Mais presque remis à flot par une série de coups heureux à Auteuil et dans divers tripots, muni de quelques billets de mille francs, le «boscar» avait résolu d'avoir réellement sa tendre aventure, de s'amuser et de s'illusionner, à corps perdu, au moins pendant tout l'été. Et cela sans accroc ni surprise, sous un masque de respectable, dans un de ces petits ports dont le nom ne figure même pas sur les cartes des atlas, loin des Trouville et des Cabourg inquiétants où il n'eût pas manqué d'être aussitôt brûlé, condamné, comme à Paris, à payer ses dettes en monnaie de singe.

«En pareil endroit, s'était-il dit, dupeur perspicace et roué qui adapte ses tours aux milieux où il travaille, de jeunes mariés sont certains d'être sympathiques, surtout s'ils semblent se chérir, si la femme est jolie, délurée et aimable, si le mari a l'habitude du monde et l'allure séductrice, s'entend à doser l'esbroufe, à donner du prix à ses moindres condescendances. Cherchons donc l'associée passagère qui trouvera la comédie de son goût, qui aura suffisamment d'esprit, de toupet, de fantaisie et d'élégance pour me lancer la réplique, au pied levé, pour entrer dans la peau de son personnage.»

Et, jugeant que Flossie Joy, demi-acteuse, demi-cocotte, possédait ces diverses qualités, il l'avait engagée pour cette tournée soi-disant conjugale.

IV

Il ne s'était pas trompé.

Au bout d'une semaine, Flossie gouverna cette plage familiale, qu'irrévérencieuse elle avait d'abord comparée à un banc de moules.

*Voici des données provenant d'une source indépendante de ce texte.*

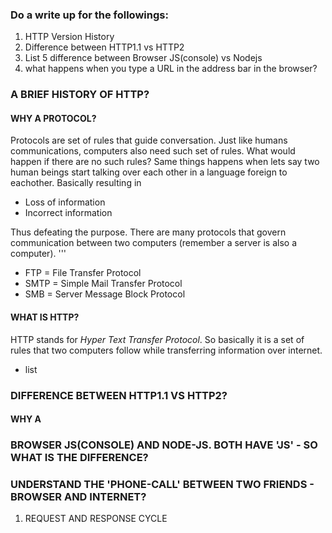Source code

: ### Do a write up for the followings:
1. HTTP Version History
2. Difference between HTTP1.1 vs HTTP2 
3. List 5 difference between Browser JS(console) vs Nodejs
4. what happens when you type a URL in the address bar in the browser?


### A BRIEF HISTORY OF HTTP?
#### WHY A PROTOCOL?

Protocols are set of rules that guide conversation. Just like humans communications, computers also need such set of rules. What would happen if there are no such rules? Same things happens when lets say two human beings start talking over each other in a language foreign to eachother. Basically resulting in
- Loss of information
- Incorrect information

Thus defeating the purpose. There are many protocols that govern communication between two computers (remember a server is also a computer).
'''
- FTP = File Transfer Protocol
- SMTP = Simple Mail Transfer Protocol
- SMB = Server Message Block Protocol 

#### WHAT IS HTTP?

HTTP stands for *Hyper Text Transfer Protocol*. So basically it is a set of rules that two computers follow while transferring information over internet.
- list



### DIFFERENCE BETWEEN HTTP1.1 VS HTTP2?
#### WHY A 




### BROWSER JS(CONSOLE) AND NODE-JS. BOTH HAVE 'JS' - SO WHAT IS THE DIFFERENCE?


### UNDERSTAND THE 'PHONE-CALL' BETWEEN TWO FRIENDS - BROWSER AND INTERNET? 
1. REQUEST AND RESPONSE CYCLE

Ce furent des promenades aux lanternes vers les rochers du Calvados par les nuits chaudes où des reflets d'étoiles illuminaient la mer, des courses bouffonnes de crabes sur quoi s'engageaient des paris, tandis que descendait la marée, des régates dont Santa Venere payait les prix, des parades de forains recueillis de droite et de gauche dans les fêtes de village, un essai de théâtre de verdure, des jeux et des bals rustiques sous les ormes du préau communal, des batailles de confettis.